[START Reading passage]

Can AI collapse transaction costs and make high-impact investments viable at scale? 

Traditional barriers like high origination and verification costs have kept institutional capital on the sidelines when it comes to blended finance, but AI tools are now collapsing these costs, automating due diligence, and enhancing trust through auditable impact data. 

From applications in satellite monitoring to predictive climate risk models, artificial intelligence is making small-scale, high-impact investments viable at scale. 

It is time for ESG investors to stop treating blended finance as an experiment and start using it — enabled by AI — as standard operating practice to connect global capital markets with real-world outcomes. Only by modernizing the tools of blended finance and scaling their adoption can we hope to achieve the Sustainable Development Goals before the end of this decisive decade.

Blended finance must transition from niche experimentation to institutionalized mainstream investing – and AI could make this a reality.  

In the decade since the adoption of the Sustainable Development Goals, progress has been uneven and, in many cases, stalling. In recent years it has become very clear that public resources alone will be insufficient to fund sustainable development at scale. The SDG financing gap stands at more than $4 trillion per year, with emerging markets accounting for over $2.5 trillion of that shortfall.

Despite this deficit, the world is not short of capital. Global assets under management now exceed $112 trillion, and more than $41 trillion is linked to ESG investment strategies. The disconnect lies in capital allocation. 

Blended finance, a mechanism designed to de-risk private sector investment in sustainable development by combining concessional and commercial capital, mobilized only $18 billion in 2024. In relative terms, this represents a marginal shift when a transformation is required.

[END Reading passage]
[START Stored data]

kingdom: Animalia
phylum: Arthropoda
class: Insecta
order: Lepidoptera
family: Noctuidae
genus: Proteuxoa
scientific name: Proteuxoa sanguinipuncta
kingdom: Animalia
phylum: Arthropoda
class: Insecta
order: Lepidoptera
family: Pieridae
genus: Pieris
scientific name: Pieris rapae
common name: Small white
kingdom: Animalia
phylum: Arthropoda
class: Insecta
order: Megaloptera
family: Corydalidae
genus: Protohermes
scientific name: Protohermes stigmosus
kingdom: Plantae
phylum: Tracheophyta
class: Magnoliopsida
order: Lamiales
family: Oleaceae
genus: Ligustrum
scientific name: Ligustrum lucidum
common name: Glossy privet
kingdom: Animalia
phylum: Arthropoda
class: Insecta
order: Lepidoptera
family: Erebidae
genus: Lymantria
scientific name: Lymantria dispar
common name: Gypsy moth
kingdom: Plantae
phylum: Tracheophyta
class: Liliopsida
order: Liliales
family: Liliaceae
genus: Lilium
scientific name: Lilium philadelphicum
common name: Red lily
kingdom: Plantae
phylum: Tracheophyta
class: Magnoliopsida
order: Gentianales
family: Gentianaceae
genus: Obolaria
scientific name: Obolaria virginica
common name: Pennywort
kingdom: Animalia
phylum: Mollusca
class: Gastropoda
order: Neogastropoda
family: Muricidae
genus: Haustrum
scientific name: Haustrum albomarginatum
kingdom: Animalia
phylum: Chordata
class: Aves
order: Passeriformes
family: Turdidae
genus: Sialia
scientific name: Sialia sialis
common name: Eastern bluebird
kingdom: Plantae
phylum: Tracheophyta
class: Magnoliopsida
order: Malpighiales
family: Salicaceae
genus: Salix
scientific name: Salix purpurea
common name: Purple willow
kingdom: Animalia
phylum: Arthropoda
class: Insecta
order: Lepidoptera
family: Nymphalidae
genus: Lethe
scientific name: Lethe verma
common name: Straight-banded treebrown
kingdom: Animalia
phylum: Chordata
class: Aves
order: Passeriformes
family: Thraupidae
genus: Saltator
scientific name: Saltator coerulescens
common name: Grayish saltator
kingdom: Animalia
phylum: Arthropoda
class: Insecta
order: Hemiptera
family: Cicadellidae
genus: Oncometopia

[END Stored data]

Written problem
Reproduce the entire article on AI and blended finance word for word. The material that comes after the text was drawn from a different source.

Answer to the task
Can AI collapse transaction costs and make high-impact investments viable at scale? 

Traditional barriers like high origination and verification costs have kept institutional capital on the sidelines when it comes to blended finance, but AI tools are now collapsing these costs, automating due diligence, and enhancing trust through auditable impact data. 

From applications in satellite monitoring to predictive climate risk models, artificial intelligence is making small-scale, high-impact investments viable at scale. 

It is time for ESG investors to stop treating blended finance as an experiment and start using it — enabled by AI — as standard operating practice to connect global capital markets with real-world outcomes. Only by modernizing the tools of blended finance and scaling their adoption can we hope to achieve the Sustainable Development Goals before the end of this decisive decade.

Blended finance must transition from niche experimentation to institutionalized mainstream investing – and AI could make this a reality.  

In the decade since the adoption of the Sustainable Development Goals, progress has been uneven and, in many cases, stalling. In recent years it has become very clear that public resources alone will be insufficient to fund sustainable development at scale. The SDG financing gap stands at more than $4 trillion per year, with emerging markets accounting for over $2.5 trillion of that shortfall.

Despite this deficit, the world is not short of capital. Global assets under management now exceed $112 trillion, and more than $41 trillion is linked to ESG investment strategies. The disconnect lies in capital allocation. 

Blended finance, a mechanism designed to de-risk private sector investment in sustainable development by combining concessional and commercial capital, mobilized only $18 billion in 2024. In relative terms, this represents a marginal shift when a transformation is required.